Some of them are also "goldfish voters." These people only engage with whatever political message has been delivered to them most recently. They literally can go from D to R and back again bumper sticker to bumper sticker.

Then there are the obligate ego independents. Their only political belief is that they must vote for both parties some of the time. If they voted D last time then they will probably vote R this time. Because their identity is "independent" so they must manifest that, all reason be damned.

[–] [email protected] 8 points 3 months ago

there are humans who actively avoid all politics, and in the united states this is actually very easy to do.

Man, I dont even live in the US, and US politics is inescapable. Of course Canada's political climate is directly affected by what's going on down there, so It's probably harder to avoid here than somewhere across an ocean.

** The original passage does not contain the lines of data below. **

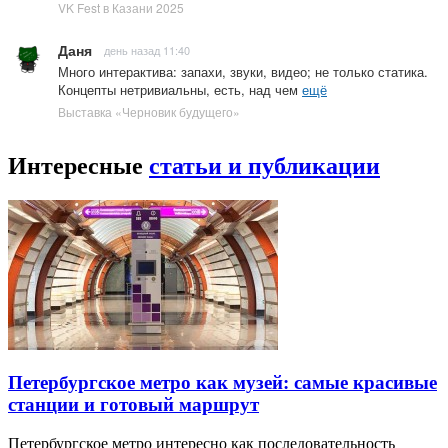
VK Fest в Казани 2025
Даня
день назад 11:40
Много интерактива: запахи, звуки, видео; не только статика.
Концепты нетривиальны, есть, над чем
ещё
Выставка «Черновик будущего»
Интересные
статьи и публикации
Петербургское метро как музей: самые красивые
станции и готовый маршрут
Петербургское метро интересно как последовательность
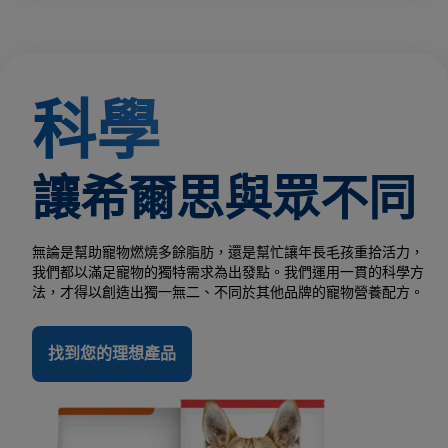
科學
讓希爾思與眾不同
無論是幫助寵物燃燒多餘脂肪，還是幫忙讓年長毛孩重拾活力，
我們都以滿足寵物的獨特需求為出發點。我們運用一貫的科學方
法，才得以創造出獨一無二、不同於其他品牌的寵物營養配方。
找到您的理想產品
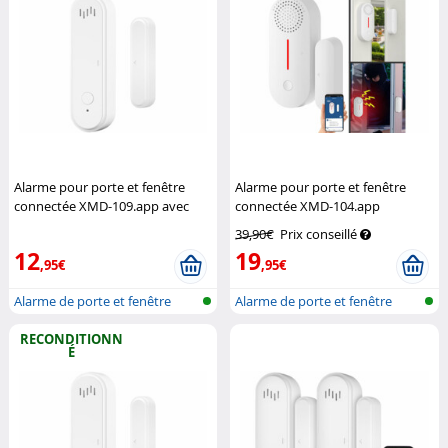
Alarme pour porte et fenêtre
Alarme pour porte et fenêtre
connectée XMD-109.app avec
connectée XMD-104.app
sirène
VisorTech
compatible Amazon Alexa et
39,90€
Prix conseillé
Google Assistant
VisorTech
12
19
,95€
,95€
Alarme de porte et fenêtre
Alarme de porte et fenêtre
réseau s...
réseau s...
RECONDITIONN
É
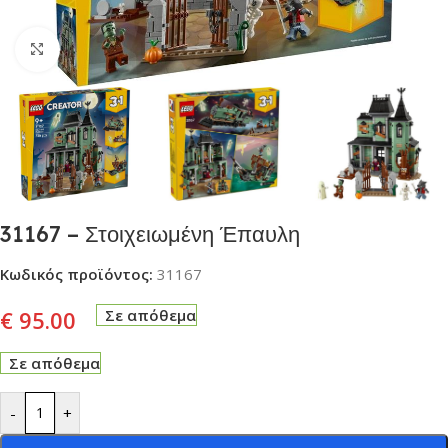
Click to enlarge
31167 – Στοιχειωμένη Έπαυλη
Κωδικός προϊόντος:
31167
€
95.00
Σε απόθεμα
Σε απόθεμα
-
+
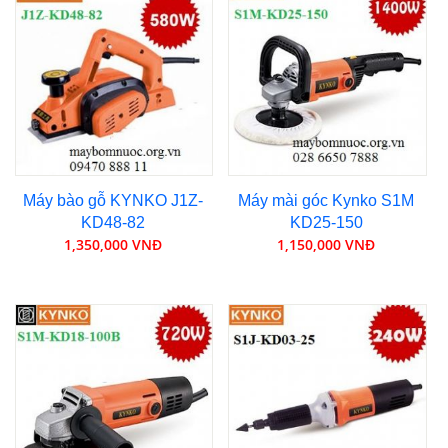
Máy bào gỗ KYNKO J1Z-
Máy mài góc Kynko S1M
KD48-82
KD25-150
1,350,000 VNĐ
1,150,000 VNĐ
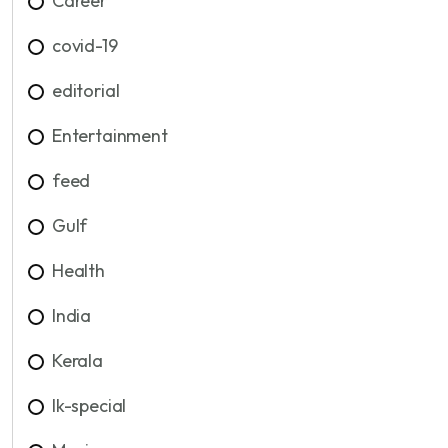
Career
covid-19
editorial
Entertainment
feed
Gulf
Health
India
Kerala
lk-special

[–] [email protected] 7 points 3 months ago

In other words, morons.

[–] OccamsRazer 0 points 3 months ago

They actually just don't believe the media that goes against what they believe, and at this point I can hardly blame them. There are enough lies, distortions, out of context quotes and mischaracterizations that it is pretty easy to simply disregard things that other people accept as truth. Political season in the United States has a huge cloud, a fog of war, and whoever says their "truth" the loudest and most persistently controls public perception, the narrative. It's discouraging and overwhelming to try to sort out the real truth because there is a rapid and continuous stream of propaganda that can't possibly be investigated and verified. So people go back to their instincts, which are mostly guided by their friends, social groups, and their self-curated media feed. Everything else is disregarded as fake news.